Lorain County Community College is one of three places that the exhibit shows during October. Danelle Johnson, a psychology student at LCCC, said she sees the importance of the exhibit. “It makes me feel aware and makes those people feel seen to me,” Johnson said. “I would be oblivious if LCCC didn’t bring awareness to domestic violence.”
By the numbers
For Johnson, the project being seen on a college level especially is necessary due to the high rates of stalking and domestic violence on college campuses. According to the Genesis House, every 15 minutes, a woman is abused by a loved one and three women a day are murdered in the U.S. by partners.
But there are signs according to Information Support Specialist for the Advocacy Resource Center or ARC, Cathy Shaw. “It’s usually about power and control. If you find yourself in a position where they’re trying to keep you away from family or friends, following you places or not allowing privacy, those can be some of the early signals even before the domestic violence starts.”
Happening every day
The exhibit highlights abuse in Lorain County, Johnson said. “This is still happening in the county every day,” she said. “There was just a murder-suicide in Elyria four days ago.

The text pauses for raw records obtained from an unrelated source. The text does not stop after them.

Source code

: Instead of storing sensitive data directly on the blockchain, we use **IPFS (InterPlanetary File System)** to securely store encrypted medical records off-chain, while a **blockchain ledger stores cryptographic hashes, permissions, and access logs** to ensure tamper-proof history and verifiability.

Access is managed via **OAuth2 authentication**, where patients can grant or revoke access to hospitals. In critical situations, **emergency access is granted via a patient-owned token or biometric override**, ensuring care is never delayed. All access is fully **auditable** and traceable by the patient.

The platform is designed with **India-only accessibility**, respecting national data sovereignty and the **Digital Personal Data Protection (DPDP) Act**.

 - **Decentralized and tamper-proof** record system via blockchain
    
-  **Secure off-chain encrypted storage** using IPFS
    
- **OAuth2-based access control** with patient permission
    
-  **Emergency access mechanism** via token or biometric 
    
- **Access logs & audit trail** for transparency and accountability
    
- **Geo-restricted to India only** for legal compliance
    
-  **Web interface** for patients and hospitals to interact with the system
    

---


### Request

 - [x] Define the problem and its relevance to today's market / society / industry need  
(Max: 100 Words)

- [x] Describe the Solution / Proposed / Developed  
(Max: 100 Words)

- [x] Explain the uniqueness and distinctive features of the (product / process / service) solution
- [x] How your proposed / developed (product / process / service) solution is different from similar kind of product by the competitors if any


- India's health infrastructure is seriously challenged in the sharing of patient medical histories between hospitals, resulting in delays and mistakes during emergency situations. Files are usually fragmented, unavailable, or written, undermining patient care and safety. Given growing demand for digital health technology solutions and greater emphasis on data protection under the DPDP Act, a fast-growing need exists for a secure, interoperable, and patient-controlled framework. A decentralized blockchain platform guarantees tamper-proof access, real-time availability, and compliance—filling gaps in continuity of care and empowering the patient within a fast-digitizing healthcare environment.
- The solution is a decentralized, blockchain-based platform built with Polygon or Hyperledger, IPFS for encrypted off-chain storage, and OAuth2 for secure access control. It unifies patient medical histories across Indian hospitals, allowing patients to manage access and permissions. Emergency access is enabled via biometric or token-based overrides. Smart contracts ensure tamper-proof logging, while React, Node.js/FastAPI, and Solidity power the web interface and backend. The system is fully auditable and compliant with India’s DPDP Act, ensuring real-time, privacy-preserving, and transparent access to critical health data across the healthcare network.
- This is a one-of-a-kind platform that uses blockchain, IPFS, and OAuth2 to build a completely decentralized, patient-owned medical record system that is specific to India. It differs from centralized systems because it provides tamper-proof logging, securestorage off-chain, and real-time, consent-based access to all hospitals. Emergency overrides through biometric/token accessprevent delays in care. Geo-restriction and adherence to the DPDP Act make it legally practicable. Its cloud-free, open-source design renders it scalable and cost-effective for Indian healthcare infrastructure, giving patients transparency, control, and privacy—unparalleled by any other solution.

“It isn’t going to stop, but we need to bring awareness.”
Elyria police released the names of the four people killed Oct. 15 in an apparent murder-suicide at a trailer home in the West Ridge Green Mobile Park. Bernadette A. Steadman, 92; James C. Steadman, 69; Lisa B. Steadman, 60; and Matthew J. Steadman, 34, died from gunshot wounds, police said, and James Steadman was the gunman.
Where to see the exhibit
The Lorain Historical Society’s Carnegie Center hosted the Silent Witness Exhibit from Oct. 4-15. The week beginning Oct. 24, the exhibit will appear at Marion Steele High School, 450 Washington St. in Amherst. The hours are 7 a.m. to 3:30 p.m., Monday through Friday.
The exhibit will return next year in October as well during domestic violence awareness month.
Relief in Lorain County
Still despite the horrors that the silent witness exhibit shows, help is available to prevent it from getting to that point.
“In Lorain County, there are resources like the Genesis House which helps anybody, male, female, knowing the signs, safety plans and more,” says Shaw. And for students on LCCC’s main campus there is the ARC which provides help to students, staff and faculty. “The ARC first began in 1988 with the mission to help others and it is still going strong today,” Shaw says.
Manager of holistic student services Kionna McIntosh-Pharms wants to remind people that “you are not alone and you don’t have to be embarrassed by these circumstances.”